Michael Fixler, Temple Concord trustee, said that the congregation is very engaged with the local Jewish and overall Syracuse community. The temple houses a food pantry and food bank that is open Friday mornings to those in need, serving over 100 families weekly, Fixler said.

“I helped start a garden,” Fixler said. “Volunteers from the congregation help grow vegetables to provide fresh vegetables to the food pantry on top of the non-perishable goods.”

Though the congregation will search for a new home, it is the community connection and programs such as the garden and food bank that could be lost.

“I think there is a real desire to continue the garden and food pantry,” said Fixler. “But it is going to be a long process.”

Over 90% of Concord’s congregation voted in favor of accepting the $9 million offer, Fixler said. According to Syracuse.com, the offer was made by a Georgia-based housing contractor, Landmark Properties, who will look to erect the next luxury student housing development in the University Hill area.

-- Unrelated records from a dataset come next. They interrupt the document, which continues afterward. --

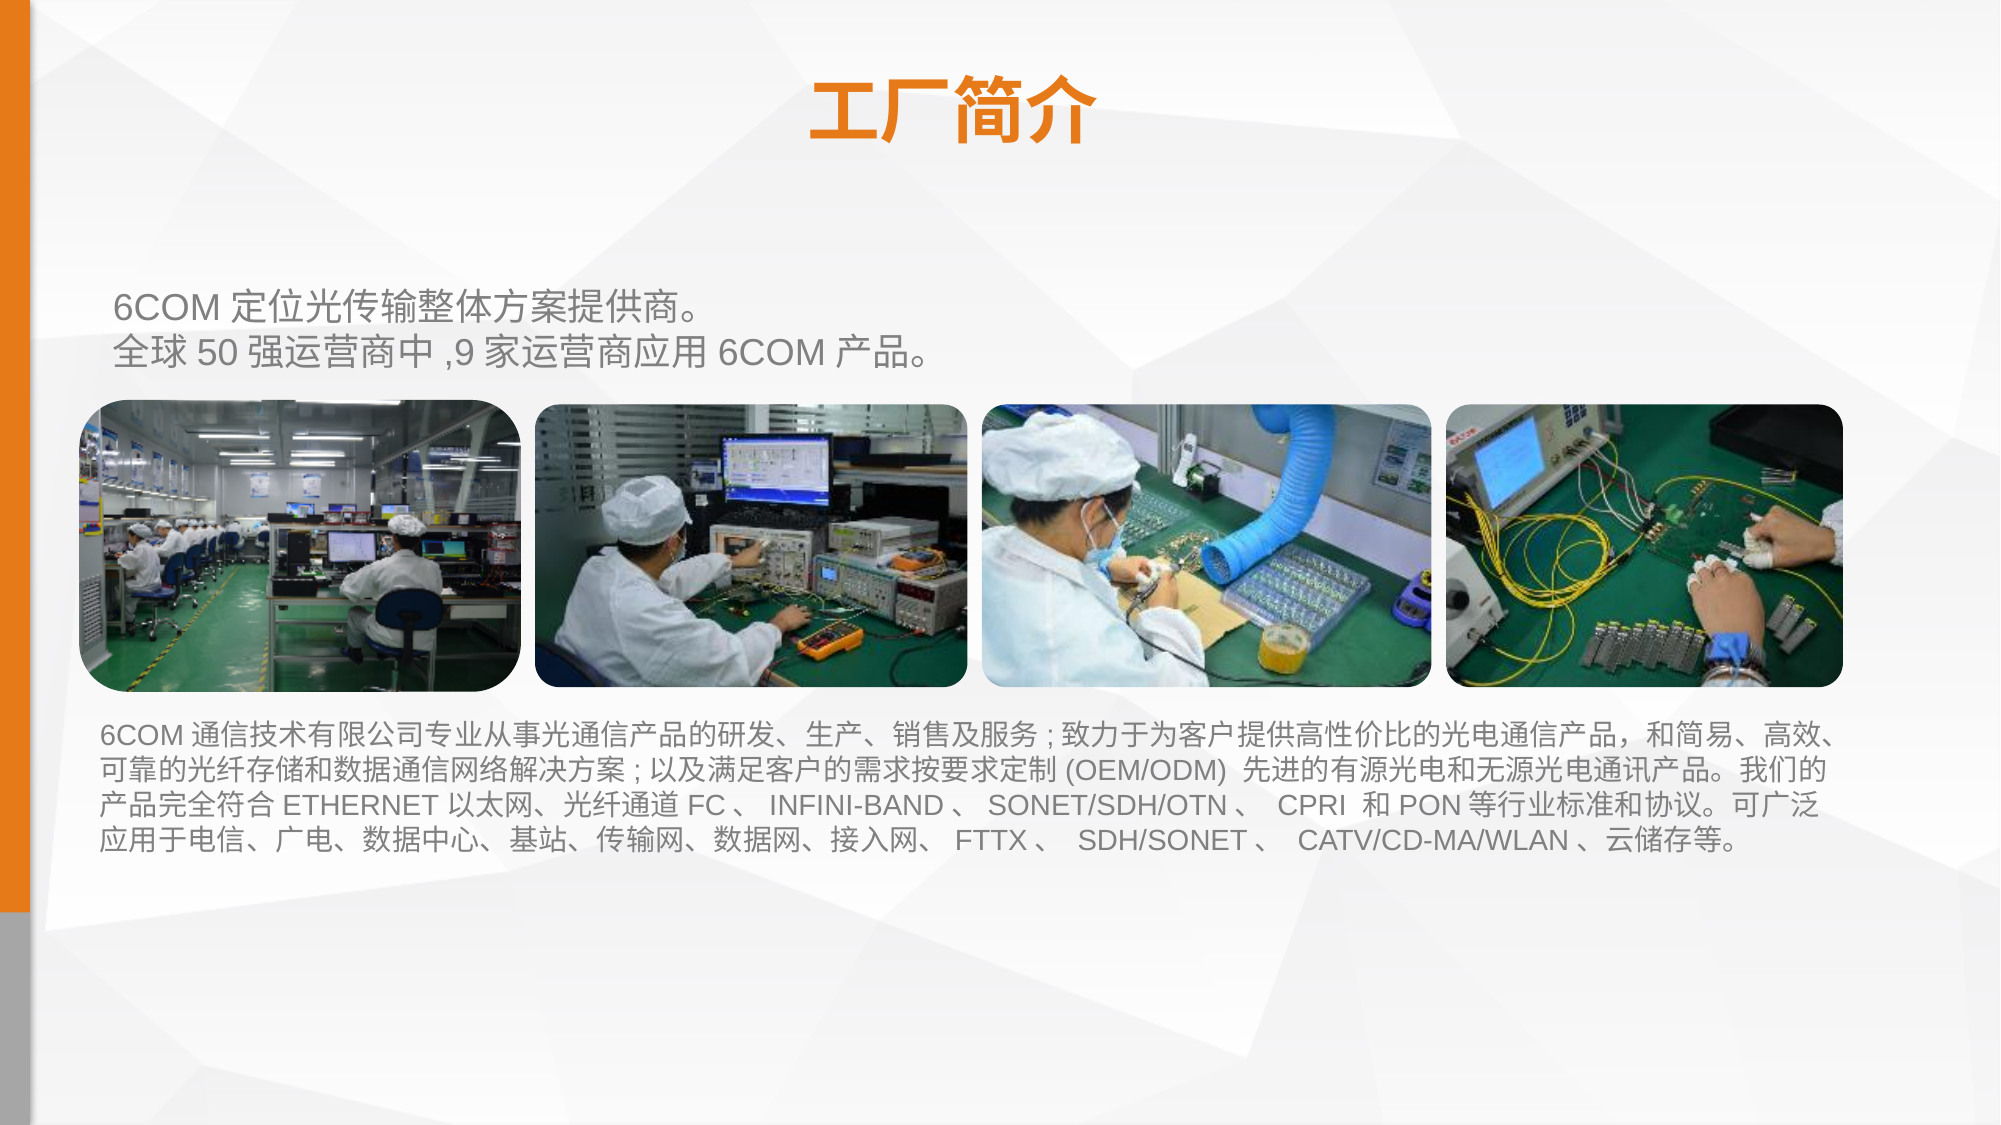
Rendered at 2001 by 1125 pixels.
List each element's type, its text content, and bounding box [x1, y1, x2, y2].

picture [30, 0, 2001, 1125]
text_box 6COM通信技术有限公司专业从事光通信产品的研发、生产、销售及服务;致力于为客户提供高性价比的光电通信产品，和简易、高效、可靠的光纤存储和数据通信网络解决方案;以及满足客户的需求按要求定制(OEM/ODM) 先进的有源光电和无源光电通讯产品。我们的产品完全符合ETHERNET以太网、光纤通道FC、INFINI-BAND、SONET/SDH/OTN、 CPRI 和PON等行业标准和协议。可广泛应用于电信、广电、数据中心、基站、传输网、数据网、接入网、FTTX、 SDH/SONET、 CATV/CD-MA/WLAN、云储存等。 [85, 708, 1859, 864]
title 工厂简介 [90, 67, 1816, 161]
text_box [79, 399, 1843, 692]
text_box 6COM定位光传输整体方案提供商。 全球50强运营商中,9家运营商应用6COM产品。 [98, 275, 1837, 380]
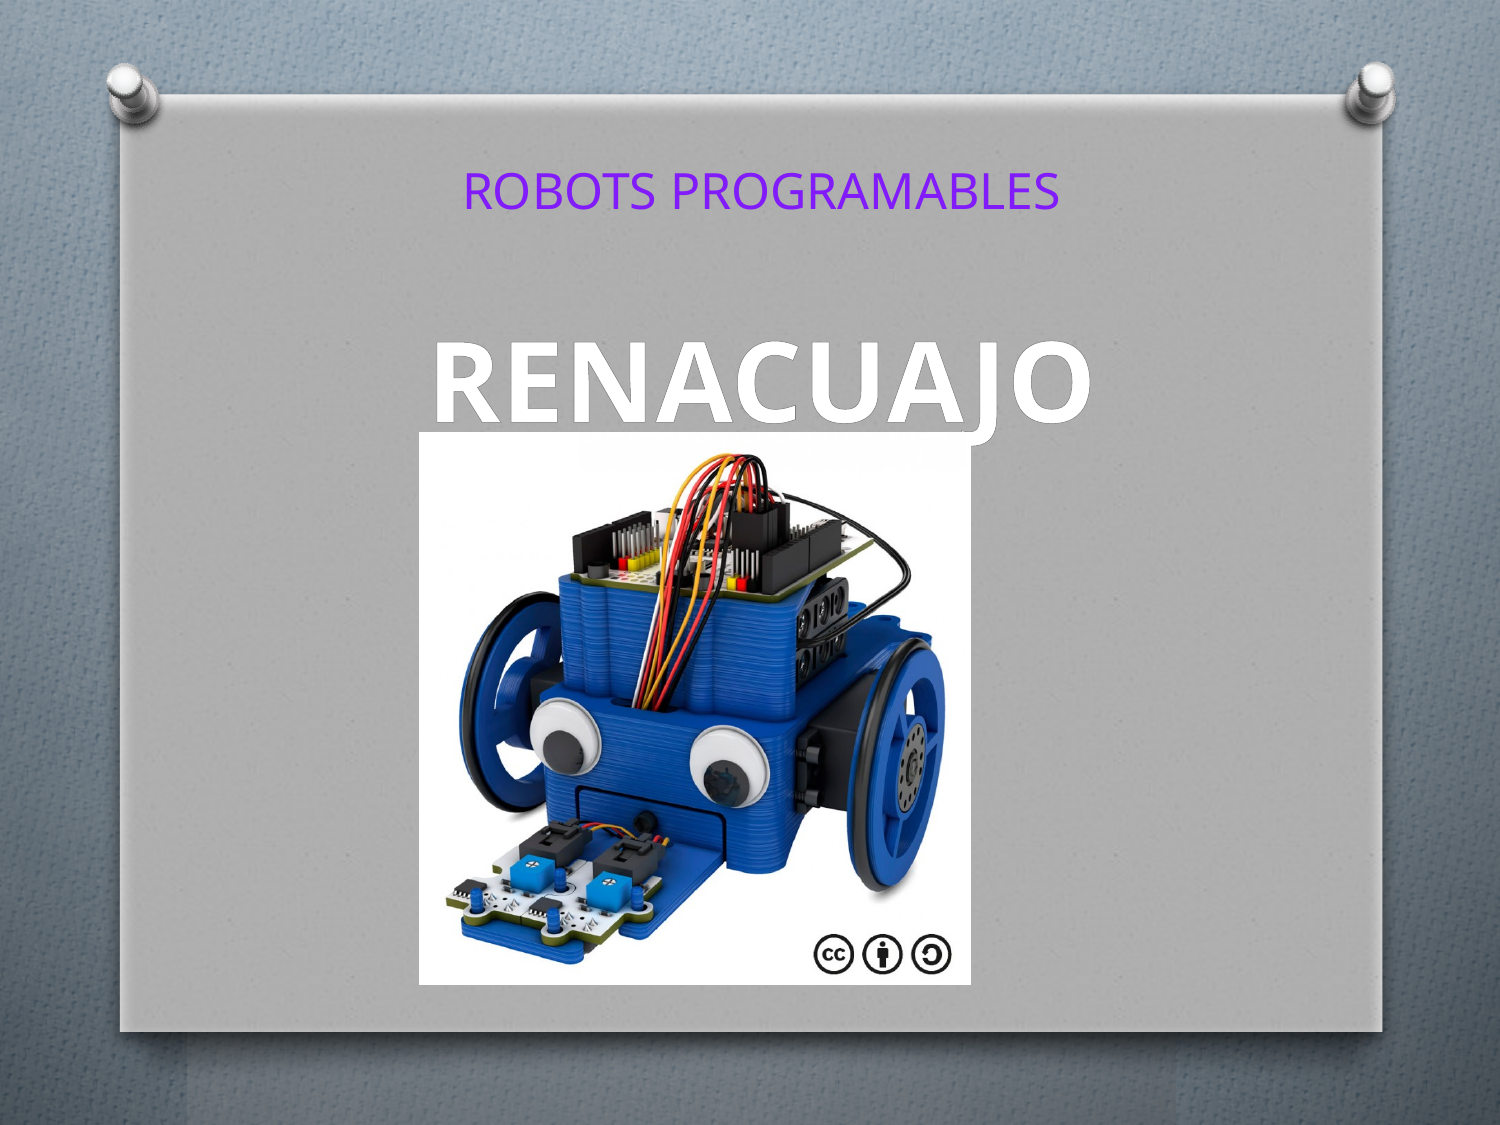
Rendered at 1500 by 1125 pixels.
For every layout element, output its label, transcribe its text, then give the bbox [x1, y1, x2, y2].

picture [1317, 35, 1439, 152]
text_box RENACUAJO [411, 302, 1112, 361]
picture [75, 29, 198, 152]
text_box ROBOTS PROGRAMABLES [135, 152, 1388, 227]
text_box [223, 361, 1181, 490]
picture [418, 432, 971, 985]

David Clifford, commissioner of assessment for the city of Syracuse, said out-of-state luxury student housing developers, like Landmark Properties, are motivated to come to Syracuse by million-dollar tax breaks that previous projects have received.

Michael Moss, Temple Concord congregant and historian.
Temple Concord historian Michael Moss visits the synagogue. Inset photo courtesy of 140th anniversary Temple Society of Concord pamphlet from 1979.

The growing number of housing development projects, almost all receiving million dollar tax breaks due to wording in article 485-a of New York state’s real property tax law, has caused officials like Clifford to worry if new projects, like the proposed development at Temple Concord, will even succeed.

“I think we’ve kind of reached the point where we may not have enough students to continue to build these,” Clifford said. “I think you’re already seeing that the market may be saturated.”

Ben Tupper, a local Syracuse landlord, shares Clifford’s fear of over saturation in the Syracuse student housing market.

“This last year was slower than previous years,” Tupper said. “And that is a direct result of the 2,000 more new bedrooms.”

Tupper also said he was fearful of the erosion of history in the University Hill neighborhood.

“With these old buildings,” Tupper said. “The more we level the more we lose.”

Tupper’s fear that Temple Concord will be torn down is shared by the congregation.

However, Temple Concord’s original building is recognized as a historic place on the national register, posing issues for any demolition plans, trustee Fixler said.

Though the physical building could remain, multiple congregants expressed fears that pieces of the temple’s history would be left behind in the move due to the sheer amount of artifacts such as the original stained glass, hundreds of years of board meeting minutes and memorabilia of famous congregants, such as 1955 NBA champion Dolph Schayes.

“Everyone is fearful that something will be forgotten,” Fixler said. “There is just so much history.”

For now, the history of Temple Concord exists within the building’s 108-year-old walls, and is remembered by lifelong congregants like Michael Moss. With the congregation’s size dwindling, and the historic temple set to become a casualty to luxury student housing, Moss was accepting that the time to sell the temple has come.

“I am upset in a certain way,” Moss said. “But I am realistic.”